Texto proporcionado:
-------

Goldberger recorrió el sur de EE.UU., rastreando la enfermedad en prisiones, orfanatos y asilos.

Y notó algo sorprendente.

La pelagra afectaba a los reclusos, pero no al personal.

Se dio cuenta de que no podía ser una enfermedad infecciosa, como insistían la mayoría de sus colegas médicos.

Tenía que ser otra cosa.

Pronto se convenció de que había algo en la dieta que estaba causando pelagra.

Pero Goldberger sabía que criticar la comida del sur como norteño, no lo haría popular.

«Para lograr que los científicos avalaran su convicción de que la pelagra era una deficiencia dietética y no una enfermedad germinal, necesitaba evidencia», señaló Kraut.

Así que ideó un experimento controvertido.

Primera página del diario Jackson Daily News

La prensa informó sobre el polémico experimento: «El doctor Goldberger produce pelagra entre convictos».

Decidió que tomaría a 12 hombres perfectamente sanos y les daría pelagra.

-------

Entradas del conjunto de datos
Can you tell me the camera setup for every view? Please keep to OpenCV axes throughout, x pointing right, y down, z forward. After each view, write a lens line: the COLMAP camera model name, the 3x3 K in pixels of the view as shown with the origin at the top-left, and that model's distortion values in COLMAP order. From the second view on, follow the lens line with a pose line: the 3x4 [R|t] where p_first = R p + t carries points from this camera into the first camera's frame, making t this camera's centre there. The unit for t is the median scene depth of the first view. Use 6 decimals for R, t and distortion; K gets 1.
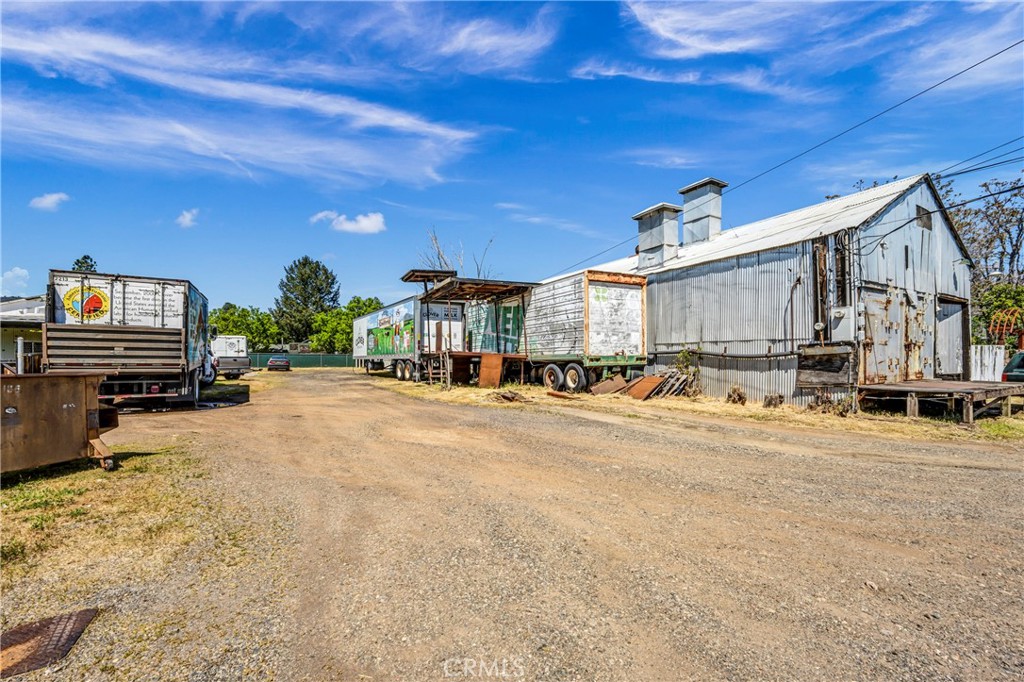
lens RADIAL K [[406.1, 0, 520.5], [0, 406.1, 356.2], [0, 0, 1]] dist [-0.001905, -0.007965]
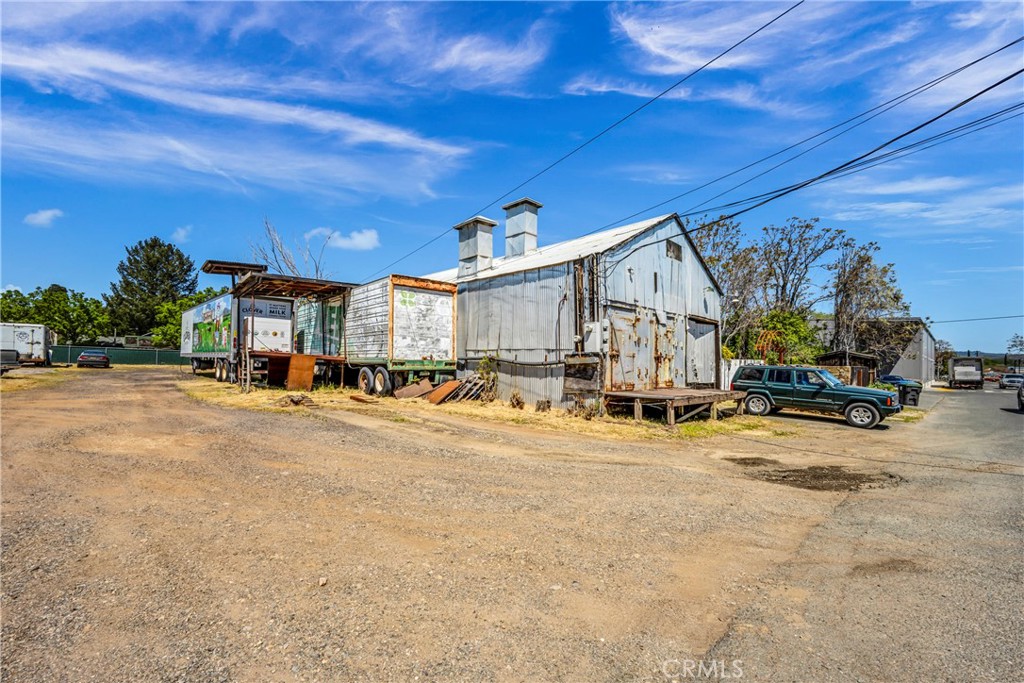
lens RADIAL K [[403.2, 0, 510.2], [0, 403.2, 351.5], [0, 0, 1]] dist [-0.011915, -0.000053]
pose [[0.974259, 0.031536, 0.223214, 0.224429], [-0.026841, 0.999351, -0.024035, -0.004799], [-0.223827, 0.017425, 0.974473, -0.029634]]
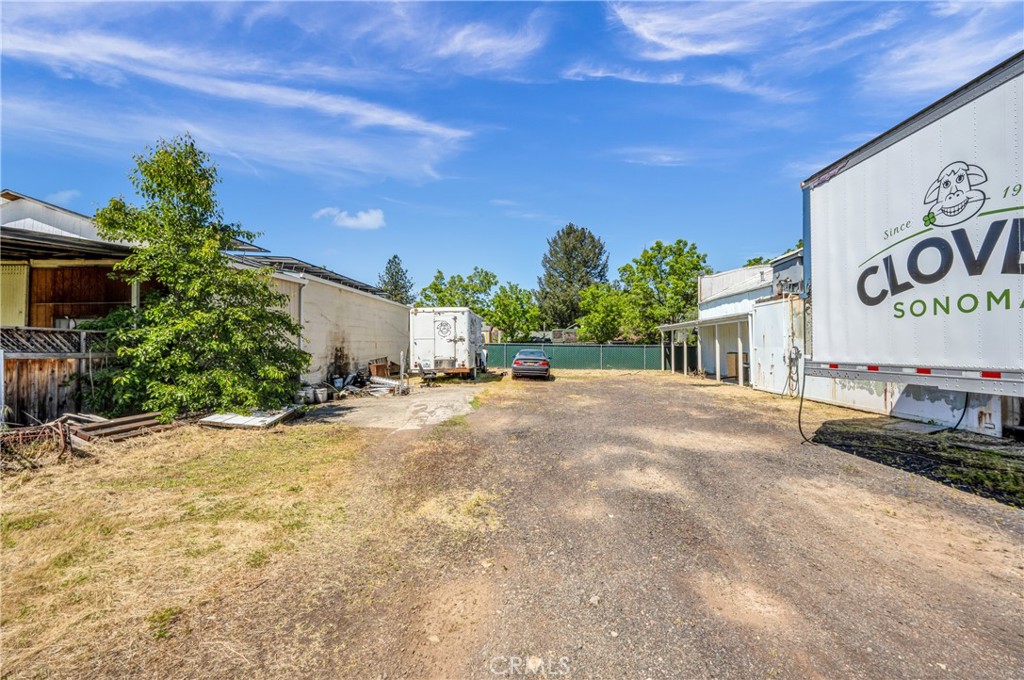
lens RADIAL K [[406.1, 0, 520.5], [0, 406.1, 355.2], [0, 0, 1]] dist [-0.001905, -0.007965]
pose [[0.827573, 0.018588, -0.561050, -1.142667], [-0.004957, 0.999655, 0.025808, -0.021375], [0.561336, -0.018577, 0.827379, 2.004487]]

-------

Enunciado de tarea 1:
Reproduce literalmente el fragmento del texto sobre la pelagra que comienza con las palabras "Tenía que ser" y termina con "lo haría popular.".
Enunciado de tarea 2:
Contesta con base en el texto sobre la pelagra:
(a) ¿En qué tipos de lugares rastreó Goldberger la enfermedad?
(b) ¿A qué grupo no afectaba la pelagra, a diferencia de los reclusos?
(c) ¿Cuántos hombres sanos decidió tomar Goldberger para darles pelagra?

Solución escrita 1:
Tenía que ser otra cosa.

Pronto se convenció de que había algo en la dieta que estaba causando pelagra.

Pero Goldberger sabía que criticar la comida del sur como norteño, no lo haría popular.

Solución escrita 2:
(a) En prisiones, orfanatos y asilos.
(b) Al personal.
(c) A 12 hombres.